Juliano Salierno
Miguel Ángel Stemphelet quedó detenido por orden del juez de Instrucción José Manuel García Porta, quien lo responsabilizó de un intento de robo en un comercio de Recreo Sur. Según los vecinos, la víctima logró interceptarlo en la calle y en un forcejeo el ladrón recibió un disparo, que obligó a los médicos a extirparle un riñón.
El incidente se produjo en la vereda de un almacén del barrio Areci, de Recreo Sur, el 18 de marzo. Todo empezó cuando el joven de 22 años entró al local "empuñando un revolver calibre 32".
La hija de la propietaria del almacén fue sorprendida por el asaltante que le apuntaba mientras le robaba una balanza electrónica y una calculadora.
Siempre con el arma alzada, el forajido emprendió la huida con los objetos conseguidos, pero la suerte, y el coraje de la dueña del lugar le impidieron salir ileso.
La madre de la chica, que en ese momento estaba en el interior de la casa detrás del negocio, al darse cuenta de lo que estaba ocurriendo "va al encuentro del ladrón", increpándolo hasta trabarse en lucha.

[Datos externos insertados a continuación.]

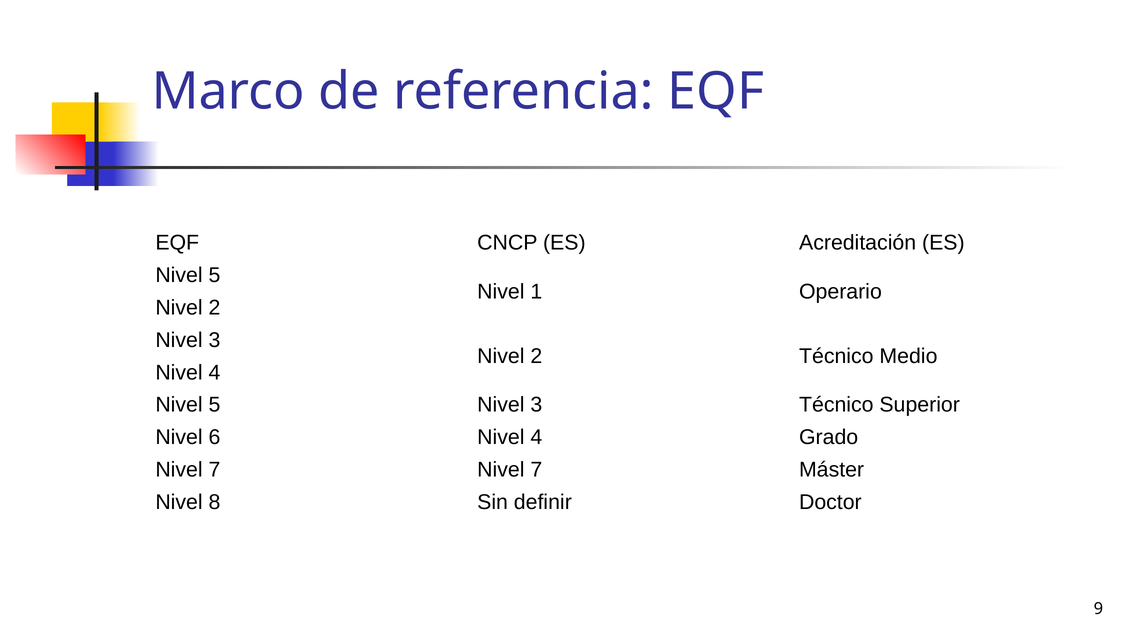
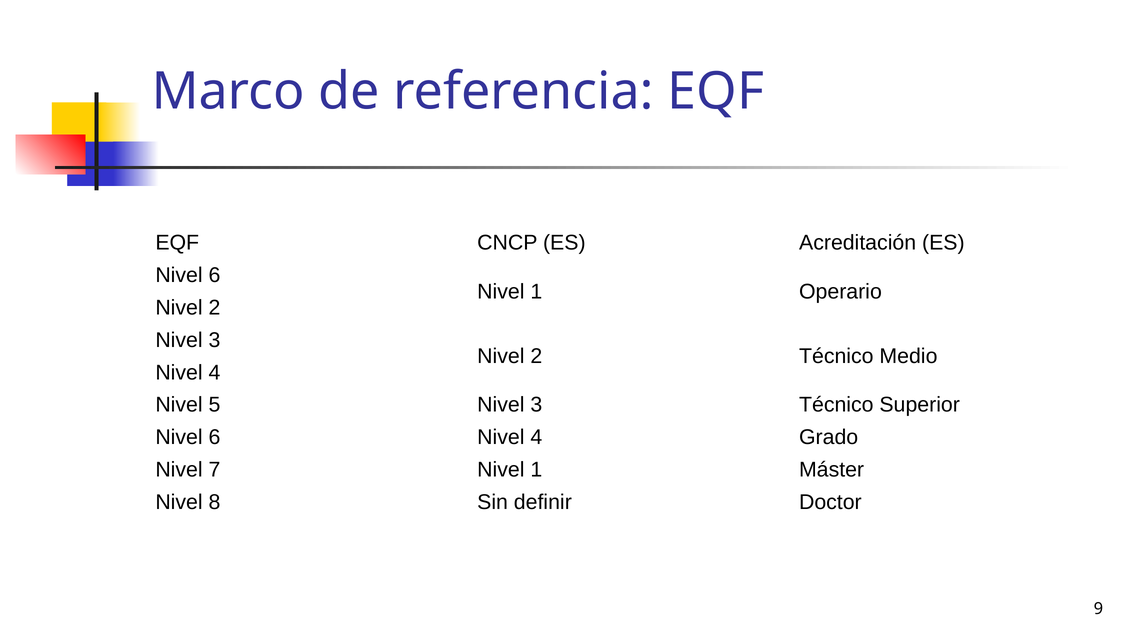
5 at (215, 275): 5 -> 6
7 Nivel 7: 7 -> 1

"Al acudir la policía el delincuente estaba retenido por los vecinos y la víctima", relata la resolución judicial. Una vez detenido se recuperan los bienes y se secuestra el revolver calibre 32 marca Rubí, que estaba en poder del atacante.

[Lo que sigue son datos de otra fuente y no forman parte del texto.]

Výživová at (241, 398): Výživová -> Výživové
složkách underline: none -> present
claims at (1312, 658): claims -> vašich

Stemphelet es santafesino, changarín y vivía en el barrio Eva Perón hasta su detención. Está acusado de "delitos contra la propiedad" por dos hechos, aunque tiene "numerosos antecedentes penales" y fue "declarado reincidente". Encubre su identidad con otros nombres como García, Yossen o Stemphelet, y se lo conoce por el apodo de "conejo".
En otro caso se lo acusó de ser el autor del robo de una moto ocurrido el 13 de febrero de 2003, pero negó los cargos, y ante la ausencia del denunciante en los estrados locales se lo benefició con la duda y García Porta le dictó la "falta de mérito".
A pesar de los testimonios aportados por las víctimas y los vecinos "niega los hechos que se le atribuyen" en Recreo Sur y explicó que fue a hacer una compra cuando recibió un tiro de atrás.
El parte médico aclaró que el ladrón sufrió una herida de arma de fuego en las costillas, y la Justicia estableció que fue al ser interceptado por la dueña del almacén, aunque no se pudo aclarar quién gatilló exactamente.
Producto del balazo a Stemphelet lo intervinieron quirúrgicamente en el Hospital Cullen, donde además del proyectil, le extirparon el riñón derecho.
Se plantea una complicación a la hora de analizar responsabilidades porque la bala que le extrajeron del cuerpo no pertenece al revólver 32 que portaba, sino que se trata de un calibre 38.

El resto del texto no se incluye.